Aksara ini berkembang di wilayah Sunda, Jawa Barat. Kecakapan masyarakat dalam tulis-menulis di wilayah Sunda telah diketahui keberadaannya sejak sekitar abad ke-5 Masehi, pada masa Kerajaan Tarumanagara. Hal itu tampak pada prasasti-prasasti dan naskah kuno dari zaman itu. Selanjutnya baru sekitar zaman Kerajaan Sunda (masa Pakuan Pajajaran-Galuh, abad ke-8 sampai dengan abad ke-16), selain ditemukan peninggalan yang berupa prasasti dan piagam (Geger Hanjuang, Sanghyang Tapak, Kawali, Batutulis, dan Kebantenan), juga sudah ditemukan peninggalan yang berupa naskah (berbahan lontar, nipah, kelapa, dan bilahan bambu) dalam jumlah yang cukup banyak dan berasal dari berbagai daerah di wilayah Jawa Barat atau Tatar Sunda.

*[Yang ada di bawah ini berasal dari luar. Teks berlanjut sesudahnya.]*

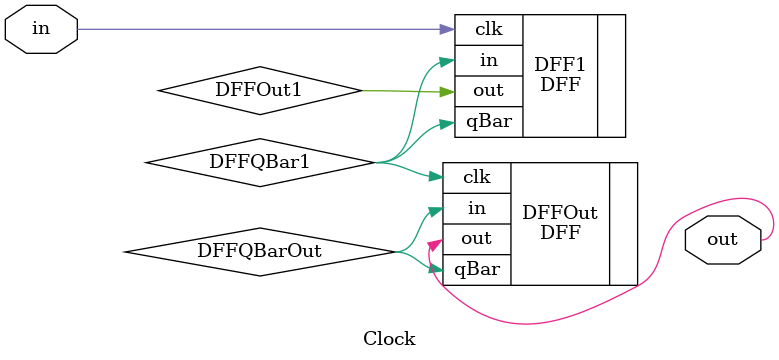
<source format=v>
/**
 * input clk_in: clock input 100 MHz
 * output clk: clock output 33.333333 MHz
 *
 * Implementation with 2 bit DFF-counter:
 * counter | 0 1 2 0 1 2 0 1 2 0 1 2 0 1 2 ....
 * clk     | 0 0 1 0 0 1 0 0 1 0 0 1 0 0 1 ....
 */

`default_nettype none

module Clock(
    input wire in,			//external clock 100Mz
    output wire out			//Hack clock 33.333333 MHz
  );

  wire DFFOut1;
  wire DFFQBar1;
  wire DFFQBarOut;

  // FIXME: Clock is behaving wrong on the first click...
  DFF DFF1(.clk(in), .in(DFFQBar1), .out(DFFOut1), .qBar(DFFQBar1));
  DFF DFFOut(.clk(DFFQBar1), .in(DFFQBarOut), .out(out), .qBar(DFFQBarOut));

endmodule

</source>
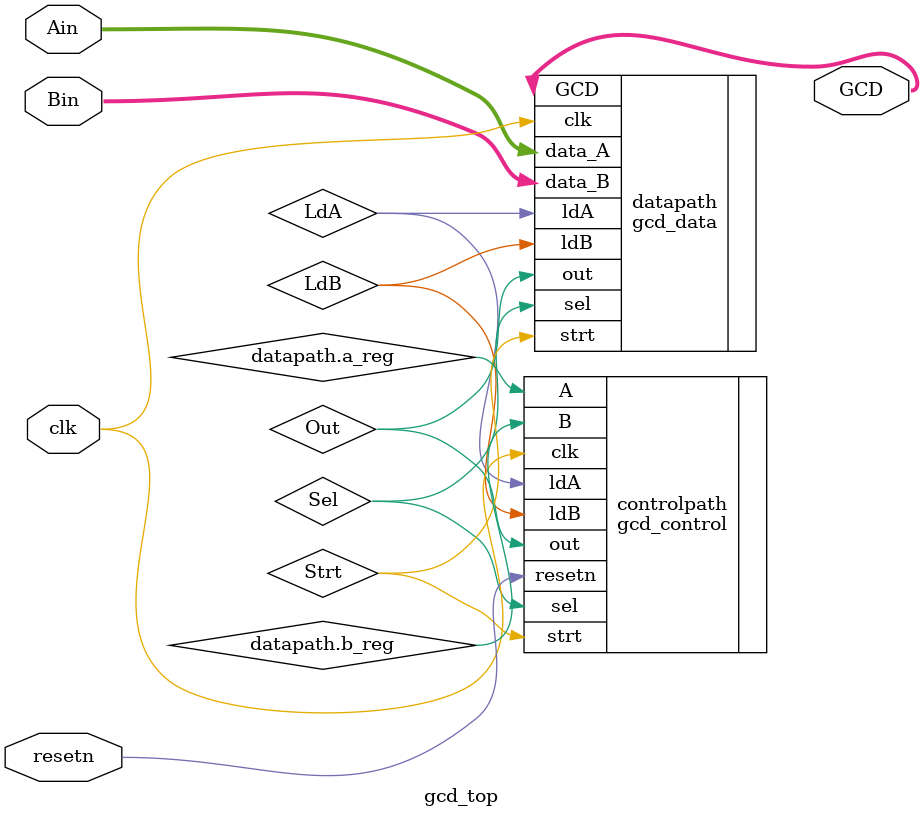
<source format=v>
`timescale 1ns / 1ps
module gcd_top(input clk,resetn,
input [3:0]Ain,Bin,
output [3:0]GCD
    );

wire LdA,LdA,Out,Sel,Strt;

gcd_data datapath(.clk(clk),.ldA(LdA),.ldB(LdB),.sel(Sel),.out(Out),.strt(Strt),.data_A(Ain),.data_B(Bin),.GCD(GCD));
gcd_control controlpath(.clk(clk),.resetn(resetn),.A(datapath.a_reg),.B(datapath.b_reg),.ldA(LdA),.ldB(LdB),.sel(Sel),.out(Out),.strt(Strt));
endmodule

</source>
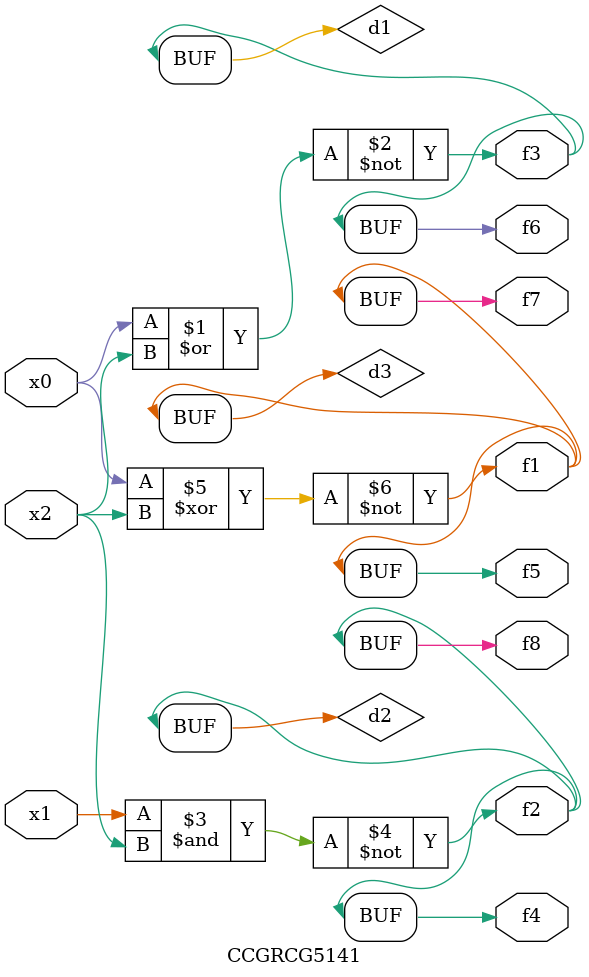
<source format=v>
module CCGRCG5141(
	input x0, x1, x2,
	output f1, f2, f3, f4, f5, f6, f7, f8
);

	wire d1, d2, d3;

	nor (d1, x0, x2);
	nand (d2, x1, x2);
	xnor (d3, x0, x2);
	assign f1 = d3;
	assign f2 = d2;
	assign f3 = d1;
	assign f4 = d2;
	assign f5 = d3;
	assign f6 = d1;
	assign f7 = d3;
	assign f8 = d2;
endmodule

</source>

Naskah-naskah tertua yang ditemukan dari wilayah Tatar Sunda ini berasal dari sekitar abad ke-14 hingga abad ke-16 Masehi. Aksara Sunda mulai perkenalkan kembali kepada masyarakat sejak pembakuannya tahun 1996. Pada tahun 2006 aksara Sunda diajukan ke Unicode dan diterima tahun 2008 mulai versi 5.1.
Aksara ini disebut juga aksara Bonda, merupakan aksara yang tidak lagi digunakan dan kini hanya diketahui oleh masyarakat Suwawa pedalaman. Belum ada catatan mengenai aksara ini sehingga belum dapat dikatakan sebagai aksara asli. Secara bentuk, aksara ini mirip dengan pola mirip Braille. Perlu kajian lebih lanjut mengenai aksara ini.